Stored data entries
☆ ☆ ☆ ☆ ☆

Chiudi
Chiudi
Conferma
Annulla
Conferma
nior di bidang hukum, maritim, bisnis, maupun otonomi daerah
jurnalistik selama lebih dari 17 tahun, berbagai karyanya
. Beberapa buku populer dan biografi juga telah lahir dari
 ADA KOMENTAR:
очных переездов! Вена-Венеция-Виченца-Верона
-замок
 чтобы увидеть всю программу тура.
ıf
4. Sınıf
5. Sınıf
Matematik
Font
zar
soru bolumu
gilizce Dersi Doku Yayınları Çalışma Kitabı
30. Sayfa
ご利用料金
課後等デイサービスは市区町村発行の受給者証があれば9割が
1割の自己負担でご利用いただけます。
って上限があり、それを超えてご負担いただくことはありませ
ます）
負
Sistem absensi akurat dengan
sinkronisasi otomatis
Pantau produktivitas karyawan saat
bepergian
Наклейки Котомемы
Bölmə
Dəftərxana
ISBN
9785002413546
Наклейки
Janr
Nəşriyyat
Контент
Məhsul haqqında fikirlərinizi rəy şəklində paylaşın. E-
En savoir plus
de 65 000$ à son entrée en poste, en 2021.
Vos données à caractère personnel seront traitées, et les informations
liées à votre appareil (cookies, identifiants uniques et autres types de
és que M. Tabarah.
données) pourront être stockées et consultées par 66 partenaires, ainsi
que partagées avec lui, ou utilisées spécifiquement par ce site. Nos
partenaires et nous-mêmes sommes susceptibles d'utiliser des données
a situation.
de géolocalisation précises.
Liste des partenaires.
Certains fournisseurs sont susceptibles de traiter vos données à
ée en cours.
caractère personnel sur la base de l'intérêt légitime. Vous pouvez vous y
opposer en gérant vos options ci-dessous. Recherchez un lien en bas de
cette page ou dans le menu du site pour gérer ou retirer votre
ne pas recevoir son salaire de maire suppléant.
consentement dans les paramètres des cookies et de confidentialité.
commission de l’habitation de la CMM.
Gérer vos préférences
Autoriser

☆ ☆ ☆ ☆ ☆

Request =
Each line of the data is to be restated exactly.

Answer section =
Chiudi
Chiudi
Conferma
Annulla
Conferma
nior di bidang hukum, maritim, bisnis, maupun otonomi daerah
jurnalistik selama lebih dari 17 tahun, berbagai karyanya
. Beberapa buku populer dan biografi juga telah lahir dari
 ADA KOMENTAR:
очных переездов! Вена-Венеция-Виченца-Верона
-замок
 чтобы увидеть всю программу тура.
ıf
4. Sınıf
5. Sınıf
Matematik
Font
zar
soru bolumu
gilizce Dersi Doku Yayınları Çalışma Kitabı
30. Sayfa
ご利用料金
課後等デイサービスは市区町村発行の受給者証があれば9割が
1割の自己負担でご利用いただけます。
って上限があり、それを超えてご負担いただくことはありませ
ます）
負
Sistem absensi akurat dengan
sinkronisasi otomatis
Pantau produktivitas karyawan saat
bepergian
Наклейки Котомемы
Bölmə
Dəftərxana
ISBN
9785002413546
Наклейки
Janr
Nəşriyyat
Контент
Məhsul haqqında fikirlərinizi rəy şəklində paylaşın. E-
En savoir plus
de 65 000$ à son entrée en poste, en 2021.
Vos données à caractère personnel seront traitées, et les informations
liées à votre appareil (cookies, identifiants uniques et autres types de
és que M. Tabarah.
données) pourront être stockées et consultées par 66 partenaires, ainsi
que partagées avec lui, ou utilisées spécifiquement par ce site. Nos
partenaires et nous-mêmes sommes susceptibles d'utiliser des données
a situation.
de géolocalisation précises.
Liste des partenaires.
Certains fournisseurs sont susceptibles de traiter vos données à
ée en cours.
caractère personnel sur la base de l'intérêt légitime. Vous pouvez vous y
opposer en gérant vos options ci-dessous. Recherchez un lien en bas de
cette page ou dans le menu du site pour gérer ou retirer votre
ne pas recevoir son salaire de maire suppléant.
consentement dans les paramètres des cookies et de confidentialité.
commission de l’habitation de la CMM.
Gérer vos préférences
Autoriser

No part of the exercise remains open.